Non, du moins pas à la General Workers Federation (GWF). Nous restons fermement engagés pour la cause des travailleurs. L’exploitation, quelle qu’elle soit, nous la dénonçons. Nous ne faisons pas de compromis en faveur des gro palto. C’est inscrit dans notre ADN. La GWF va bientôt célébrer ses 55 ans. Nous sommes fiers de notre héritage et déterminés à faire évoluer nos luttes. Je voudrais d’ailleurs répondre à Lindsay Rivière, qui a déclaré que le syndicalisme mauricien accuse un retard par rapport aux modèles européens. Je dirais qu’il faut contextualiser. Maurice est une jeune nation avec ses réalités. Nous avons nos forces, nos faiblesses et notre taux de syndicalisation peut – et doit – progresser. Malgré les obstacles, on s’organise, on modernise nos méthodes, on avance.

Quels sont, selon vous, les combats prioritaires pour les années à venir ?

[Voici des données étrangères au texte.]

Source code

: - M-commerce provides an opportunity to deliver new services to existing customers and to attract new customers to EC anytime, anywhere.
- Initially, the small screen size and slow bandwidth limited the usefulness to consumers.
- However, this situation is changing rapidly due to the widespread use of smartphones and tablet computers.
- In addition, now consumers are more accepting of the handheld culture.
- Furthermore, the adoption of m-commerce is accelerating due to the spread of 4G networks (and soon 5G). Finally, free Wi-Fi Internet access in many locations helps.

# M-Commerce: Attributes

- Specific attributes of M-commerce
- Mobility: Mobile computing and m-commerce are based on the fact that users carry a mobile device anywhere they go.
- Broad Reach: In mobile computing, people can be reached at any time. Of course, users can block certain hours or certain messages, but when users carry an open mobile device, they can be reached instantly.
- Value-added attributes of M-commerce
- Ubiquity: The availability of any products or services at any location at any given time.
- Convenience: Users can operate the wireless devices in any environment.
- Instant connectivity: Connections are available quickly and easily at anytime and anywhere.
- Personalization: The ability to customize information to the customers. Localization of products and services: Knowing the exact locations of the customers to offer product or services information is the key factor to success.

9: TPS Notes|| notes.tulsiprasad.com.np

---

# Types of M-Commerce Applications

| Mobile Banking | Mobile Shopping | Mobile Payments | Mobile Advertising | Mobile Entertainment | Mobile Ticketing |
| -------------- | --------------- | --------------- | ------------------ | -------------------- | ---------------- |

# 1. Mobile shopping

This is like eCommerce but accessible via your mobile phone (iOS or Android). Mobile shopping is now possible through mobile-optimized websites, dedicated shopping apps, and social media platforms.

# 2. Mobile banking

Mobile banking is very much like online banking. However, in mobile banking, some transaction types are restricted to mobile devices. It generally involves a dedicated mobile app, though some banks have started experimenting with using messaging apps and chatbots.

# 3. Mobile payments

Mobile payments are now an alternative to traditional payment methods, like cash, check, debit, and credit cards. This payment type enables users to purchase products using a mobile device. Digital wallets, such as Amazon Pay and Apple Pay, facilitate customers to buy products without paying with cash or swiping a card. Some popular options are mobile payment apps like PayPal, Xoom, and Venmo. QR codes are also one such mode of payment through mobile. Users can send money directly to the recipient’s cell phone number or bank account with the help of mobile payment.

Les défis sont nombreux. L’intelligence artificielle, l’automatisation et la robotisation vont bouleverser le monde du travail. Il faut anticiper, former, s’adapter. Nous devons aussi freiner l’exode des compétences, renforcer la protection sociale, améliorer les lois du travail, faire aboutir la semaine de 40 heures pour préserver l’équilibre familial. Face au changement climatique, des mesures concrètes s’imposent: une loi sur les disaster leaves, une meilleure protection contre les conditions extrêmes. Il est également urgent de revoir les mécanismes de sanctions disciplinaires, souvent utilisés de manière abusive, et de protéger les syndicalistes victimes de licenciements politiques.

La liste est longue, mais le message est clair : il faut repenser notre système avec pour priorité «la vie avant le profit». Le 1er-Mai, nous voulons en faire un moment fort de mobilisation pour l’émancipation des travailleurs dans ce monde en pleine mutation.